Last Wednesday, Federal Reserve Chairman Jerome Powell said he wanted to speak directly to Americans and began by saying:
"Inflation is much too high and we understand the hardship it is causing, and we’re moving expeditiously to bring it back down. We have both the tools we need and the resolve it will take to restore price stability on behalf of American families and businesses."
He then pivoted into talking about the jobs market and growth before circling back to inflation to say that disruptions to supply have
been larger and longer lasting than anticipated, and price pressures have spread to a broader
range of goods and services.
That's not what the market needed.
The Fed Chair's main job is to set interest rates but closely behind that is instilling confidence.
What the public and the market needed to hear was that prices are going to come down. He needed to deliver bold leadership, if not a bit of swagger. That's what he was able to do at the peak of the pandemic crisis.
Instead, this time we have a Fed that's still licking its wounds from bad inflation forecasts and speaking apologetically. No one knows what's coming next but Americans want to feel like someone else does. They want a confident-sounding professional at the microphone telling them not to worry.
"The rate of inflation will be falling imminently, we have no doubt," he could have said. Then went on to craft a narrative of why prices will stop rising. "Don't worry" needed to be the message.
He should have combined that with a lecture on why rates don't need to go excessively high to achieve that. Arguing that a flattening of prices is already in the pipeline.
What about China?
He can't control China but he could have used the press conference to urge China to open ports, offering a reminder that China is a partner and chief beneficiary of globalization. And that it has a responsibility to ensure the global supply chain if it wants to be a part of it.
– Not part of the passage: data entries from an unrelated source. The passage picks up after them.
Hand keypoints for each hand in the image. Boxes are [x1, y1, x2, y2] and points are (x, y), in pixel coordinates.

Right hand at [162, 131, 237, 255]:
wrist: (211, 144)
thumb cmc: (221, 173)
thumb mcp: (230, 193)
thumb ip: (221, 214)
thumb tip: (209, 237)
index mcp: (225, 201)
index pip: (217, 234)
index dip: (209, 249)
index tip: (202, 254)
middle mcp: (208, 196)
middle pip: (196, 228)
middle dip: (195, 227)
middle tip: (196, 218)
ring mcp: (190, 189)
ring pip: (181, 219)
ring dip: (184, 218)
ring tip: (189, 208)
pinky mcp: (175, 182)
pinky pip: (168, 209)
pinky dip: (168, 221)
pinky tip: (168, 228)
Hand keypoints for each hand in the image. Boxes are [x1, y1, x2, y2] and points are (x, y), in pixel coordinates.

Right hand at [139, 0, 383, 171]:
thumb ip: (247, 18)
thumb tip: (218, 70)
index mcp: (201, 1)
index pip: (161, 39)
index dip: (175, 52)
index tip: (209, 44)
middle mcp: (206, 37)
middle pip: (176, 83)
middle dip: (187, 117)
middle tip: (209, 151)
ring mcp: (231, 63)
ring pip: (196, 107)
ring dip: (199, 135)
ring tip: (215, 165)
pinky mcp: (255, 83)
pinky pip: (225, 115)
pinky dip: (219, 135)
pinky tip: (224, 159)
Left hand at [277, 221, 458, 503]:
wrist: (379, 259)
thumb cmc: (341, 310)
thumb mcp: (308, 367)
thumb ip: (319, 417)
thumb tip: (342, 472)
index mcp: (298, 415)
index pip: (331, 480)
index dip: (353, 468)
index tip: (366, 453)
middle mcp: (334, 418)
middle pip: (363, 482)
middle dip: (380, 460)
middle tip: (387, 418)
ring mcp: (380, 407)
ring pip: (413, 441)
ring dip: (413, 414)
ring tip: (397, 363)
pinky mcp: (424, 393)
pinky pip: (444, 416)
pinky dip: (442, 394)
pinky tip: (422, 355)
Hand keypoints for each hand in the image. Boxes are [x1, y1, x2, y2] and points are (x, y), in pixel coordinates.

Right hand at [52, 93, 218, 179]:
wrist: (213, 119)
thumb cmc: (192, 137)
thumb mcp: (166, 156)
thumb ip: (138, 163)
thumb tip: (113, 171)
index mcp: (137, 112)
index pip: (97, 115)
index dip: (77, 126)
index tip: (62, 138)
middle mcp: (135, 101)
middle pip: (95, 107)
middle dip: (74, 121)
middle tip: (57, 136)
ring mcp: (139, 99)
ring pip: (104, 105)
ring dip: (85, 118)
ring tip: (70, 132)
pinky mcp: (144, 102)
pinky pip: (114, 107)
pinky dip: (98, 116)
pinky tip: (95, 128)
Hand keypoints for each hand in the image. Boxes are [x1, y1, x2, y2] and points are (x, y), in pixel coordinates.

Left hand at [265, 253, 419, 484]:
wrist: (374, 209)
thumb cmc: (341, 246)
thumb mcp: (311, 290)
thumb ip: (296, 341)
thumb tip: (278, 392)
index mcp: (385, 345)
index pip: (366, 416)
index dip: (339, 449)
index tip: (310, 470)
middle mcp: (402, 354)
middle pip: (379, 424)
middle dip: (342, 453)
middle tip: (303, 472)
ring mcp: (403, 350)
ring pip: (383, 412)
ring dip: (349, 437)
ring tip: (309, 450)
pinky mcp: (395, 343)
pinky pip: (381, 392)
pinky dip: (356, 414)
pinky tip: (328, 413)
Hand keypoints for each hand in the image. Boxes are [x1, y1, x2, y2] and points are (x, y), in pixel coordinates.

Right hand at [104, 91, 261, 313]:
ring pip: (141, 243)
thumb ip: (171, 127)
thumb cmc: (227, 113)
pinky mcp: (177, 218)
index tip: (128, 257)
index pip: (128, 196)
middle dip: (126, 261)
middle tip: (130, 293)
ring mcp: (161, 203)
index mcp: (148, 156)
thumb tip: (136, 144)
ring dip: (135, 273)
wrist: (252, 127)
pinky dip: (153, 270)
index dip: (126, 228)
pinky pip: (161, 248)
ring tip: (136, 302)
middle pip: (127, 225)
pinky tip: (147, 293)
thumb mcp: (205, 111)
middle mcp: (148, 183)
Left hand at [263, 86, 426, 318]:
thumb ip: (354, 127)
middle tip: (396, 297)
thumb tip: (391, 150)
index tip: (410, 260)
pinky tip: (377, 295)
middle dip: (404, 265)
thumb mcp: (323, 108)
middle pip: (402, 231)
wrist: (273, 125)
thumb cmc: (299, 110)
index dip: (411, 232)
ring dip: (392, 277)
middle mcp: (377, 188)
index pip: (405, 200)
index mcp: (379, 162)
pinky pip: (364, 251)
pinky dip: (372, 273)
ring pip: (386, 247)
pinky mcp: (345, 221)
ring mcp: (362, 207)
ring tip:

Ultimately, that kind of performance might have come to haunt him six months from now. But so what? This is the hand he's been played. If he can't instill confidence or get it right, then resign. The institution is more important than the man.
At some point in the very near future, Powell needs to push his chips in. He's the only person who can restore confidence in longer-term inflation expectations and the underlying economy. He needs to follow up this wimpy effort with something much more powerful.